La difesa comune Ue abbia un braccio civile
sabato 23 aprile 2022

Caro direttore,

che senso avrebbe una politica di difesa europea basata su due pilastri, armi e servizio civile? Sollecitato dalla proposta-appello di “Se non ora quando - Libere” che ha accolto e rilanciato sulle pagine di questo giornale, lei risponde che sarebbe un argine allo sviluppo militarista “sghembo” e un antidoto alle spinte a un riarmo “nazionalista” dei singoli Paesi della Ue. Ricordo bene che lei si era già espresso a favore della proposta di un Servizio civile universale obbligatorio, una proposta che circola da tempo nel Terzo settore. Due iniziative accomunate da un’idea forte: il coinvolgimento della società civile per cementare l’identità pacifica e solidale di un continente che sta andando nella direzione opposta. È proprio questo “delta” tra desiderio e realtà a richiedere un investimento di ragionamento.

L’aumento delle spese militari in Europa sembra una strada segnata. E viene motivata in modi diversi: l’invasione russa dell’Ucraina, dare impulso alle imprese delle nazioni europee, proporsi come soggetto forte dinanzi alle grandi crisi internazionali. Ognuna di queste motivazioni è opinabile. L’idea che la deterrenza abbia funzionato è messa in discussione dalle centinaia di conflitti che si sono sviluppati nel dopoguerra novecentesco e che hanno lambito i confini europei. Due intellettuali che avevano vissuto il grande macello della Seconda guerra mondiale, Edgar Morin e Stéphane Hessel, nel 2012 chiedevano un’Europa che guidasse una riforma della governance mondiale per risolvere «la proliferazione delle armi di distruzione di massa, il degrado della biosfera, il ritorno delle carestie e il persistere della malnutrizione, oltre ad una vera e propria regolazione economica che riduca i crimini della speculazione finanziaria, in particolare quella sui prezzi delle materie prime». Morin e Hessel avevano più di 90 anni quando scrivevano quelle pagine e c’è da rimanere ammirati dalla loro lungimiranza: quando tacciono le armi c’è al massimo una tregua, la pace ha bisogno di annullare le ingiustizie e fornire a tutti indistintamente gli stessi diritti. Se non blocchi, per esempio, la distruzione dell’ecosistema stai solo ritardando la prossima guerra, che scatterà per il controllo dell’acqua o dei terreni coltivabili. Un concetto che come Festival dei Diritti Umani non possiamo che condividere e rilanciare.

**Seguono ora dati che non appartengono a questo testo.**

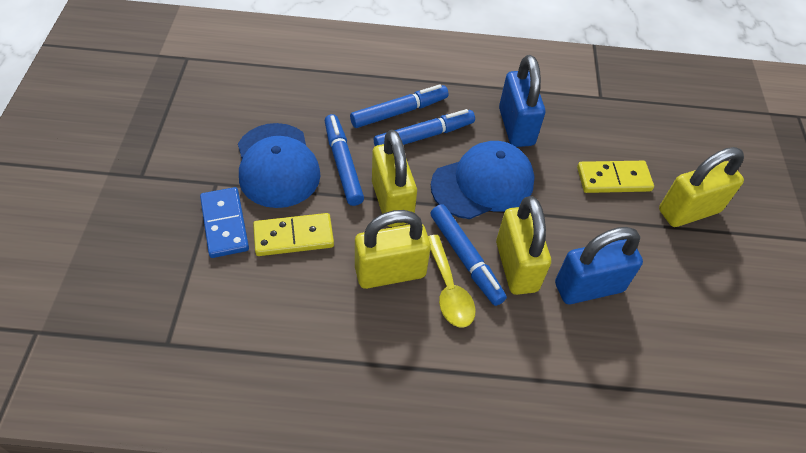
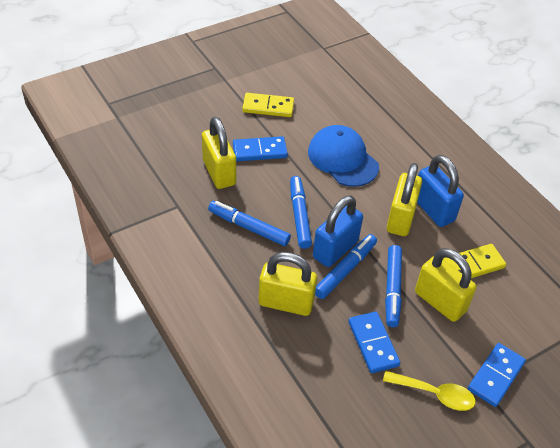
blue cap: [238,123,320,208] [431,141,535,219] = 2 -> [308,125,379,187] = 1
blue domino: [200,187,249,258] = 1 -> [233,136,288,161] [348,312,400,373] [468,343,526,407] = 3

Ecco perché l’idea di una difesa comune europea basata solo su armi e forze di rapido intervento non è la soluzione. La proposta da cui siamo partiti – il servizio civile europeo disarmato – è sicuramente utile, ma non può che essere un lavoro da formichina. Probabilmente l’Erasmus ha creato più europeismo di un trentennio di convegni e di campagne pubblicitarie di Bruxelles. Ma cosa intendiamo con Europa? Non cosa ciascuno di noi considera Europa ma quali sono i valori comuni?

La Costituzione europea non c’è e non c’è perché i referendum tenuti in Francia e Paesi Bassi l’hanno bocciata; Londra si è chiamata fuori; il cosiddetto “Gruppo di Visegrad” rivendica un’autonomia di comodo. Federico Chabod sosteneva che l’idea di Europa ha una storia lunga, cangiante, ma che comunque si alimenta con la conquista di sempre nuovi diritti. Ecco perché – in conclusione, ringraziando “Avvenire” per questo spazio di confronto – dico anch’io: ben venga un Servizio civile che presenti una faccia pulita e pacifica del Vecchio Continente. Purché abbia scopi precisi e progressivi. E, non meno importante, fondi sufficienti.